YIL | ASGARİ ÜCRET | ÇEYREK ALTIN FİYATI | ASGARİ ÜCRETİN ÇEYREK ALTIN KARŞILIĞI |
2003 | 225.999.000 | 32.250.000 | 7,007 |
2004 | 318.233.475 | 33.000.000 | 9,6434 |
2005 | 350,15 | 38,50 | 9,0948 |
2006 | 380,46 | 50,00 | 7,003 |
2007 | 419,15 | 54,00 | 7,762 |
2008 | 503,26 | 72,50 | 6,941 |
2009 | 546,48 | 89,00 | 6,1402 |
2010 | 599,12 | 117 | 5,1206 |
2011 | 658,95 | 167,50 | 3,9340 |
2012 | 739,79 | 163 | 4,538 |
2013 | 803,68 | 160,08 | 5,0204 |
2014 | 891,04 | 164,40 | 5,4199 |
2015 | 1000,55 | 162,86 | 6,1436 |
2016 | 1300,99 | 213,80 | 6,0850 |
2017 | 1404,06 | 246,39 | 5,6985 |
Tablonun en sağında yer alan sütun bir asgari ücrete karşılık kaç tane çeyrek altın alınabildiğini göstermektedir. 2004 yılından itibaren asgari ücretimizin çeyrek altın karşılığının 2011 yılına kadar düzenli olarak azaldığını hemen fark etmişsinizdir. ( Tek istisna 2007 yılı ve istisnalar kaideyi bozmaz.) 2012 yılı ile 2016 yılları arasında göreli bir yükseliş olmakla birlikte 2004 yılının çok uzağında ve 2017 yılı ile birlikte tekrardan düşüşün başladığı görülüyor.

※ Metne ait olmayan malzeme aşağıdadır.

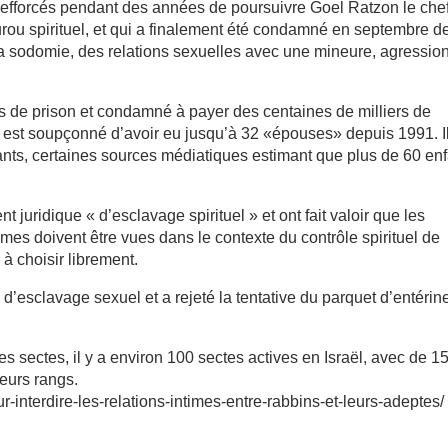
t efforcés pendant des années de poursuivre Goel Ratzon le che
rou spirituel, et qui a finalement été condamné en septembre d
, la sodomie, des relations sexuelles avec une mineure, agressio
s de prison et condamné à payer des centaines de milliers de
est soupçonné d’avoir eu jusqu’à 32 «épouses» depuis 1991. I
nts, certaines sources médiatiques estimant que plus de 60 en
 juridique « d’esclavage spirituel » et ont fait valoir que les
es doivent être vues dans le contexte du contrôle spirituel de
à choisir librement.
 d’esclavage sexuel et a rejeté la tentative du parquet d’entérin
es sectes, il y a environ 100 sectes actives en Israël, avec de 1
leurs rangs.
our-interdire-les-relations-intimes-entre-rabbins-et-leurs-adeptes/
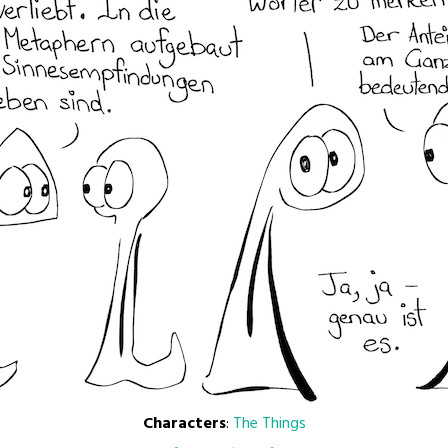
Characters
:
The Things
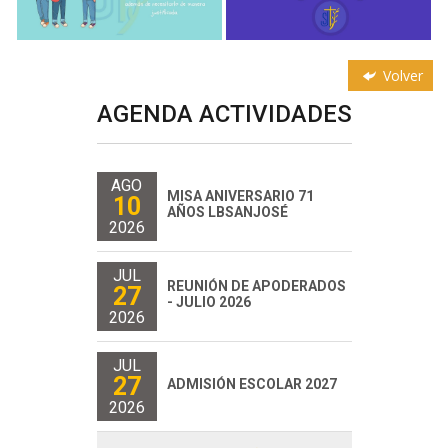
Volver
AGENDA ACTIVIDADES
AGO
MISA ANIVERSARIO 71
10
AÑOS LBSANJOSÉ
2026
JUL
REUNIÓN DE APODERADOS
27
- JULIO 2026
2026
JUL
27
ADMISIÓN ESCOLAR 2027
2026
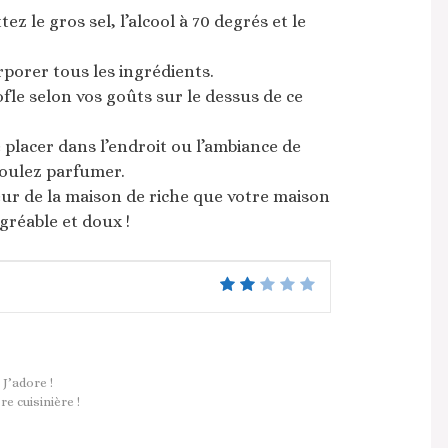
ez le gros sel, l’alcool à 70 degrés et le
porer tous les ingrédients.
ofle selon vos goûts sur le dessus de ce
e placer dans l’endroit ou l’ambiance de
voulez parfumer.
eur de la maison de riche que votre maison
gréable et doux !
– J’adore !
 cuisinière !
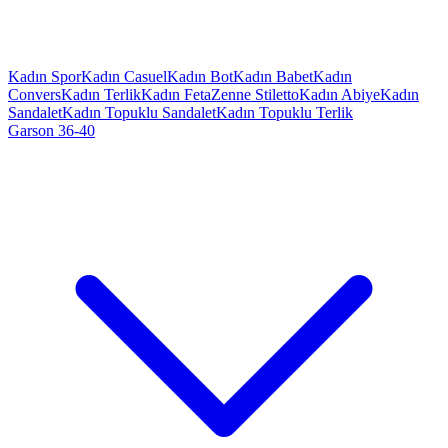
Kadın Spor
Kadın Casuel
Kadın Bot
Kadın Babet
Kadın
Convers
Kadın Terlik
Kadın Feta
Zenne Stiletto
Kadın Abiye
Kadın
Sandalet
Kadın Topuklu Sandalet
Kadın Topuklu Terlik
Garson 36-40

Çok muhtemelen 2018 yılında da 2017’den düşük olacak. Bu tablonun bize söylediği yıllar geçtikçe bizlerin zenginleşmediğimiz, zenginliğimizin korunmadığı aksine yoksullaşmış olduğumuzdur. Bu durum işaret etmek istediğimiz üçüncü gerçektir.
Toparlayacak olursak;
- Asgari ücret üzerinde çok fazla kesinti var.
- Asgari ücret geçinmek için yeterli değil.
- Yıllar içerisinde asgari ücret değerini korumuyor ve değer kaybediyor.
Ne yapmalıyız? İlk olarak bizler talep etmedikçe, sesimizi yükseltmedikçe burada yer alan tespitlerin lehimize değişmeyeceğini bilmeliyiz. Ne patronlar sınıfı ne de mevcut iktidar bizim sınıfımıza hayrına bir şey verir. Kardeşlerim burada işaret ettiğimiz sorunların ve daha pek çok sorunumuzun çözümü örgütlü mücadelemizdedir. Tarihin gösterdiği, tecrübe ile sabit bir gerçektir bu. Ne zaman işçi sınıfı bir araya gelmiş, örgütlenmiş ve taleplerini haykırmışsa o zaman patronlar sınıfı ve mevcut iktidar hiç istemese de işçi sınıfının taleplerine kulak vermek zorunda kalmıştır. Bu sebeple tüm sınıf kardeşlerime mücadele dolu günler diliyorum.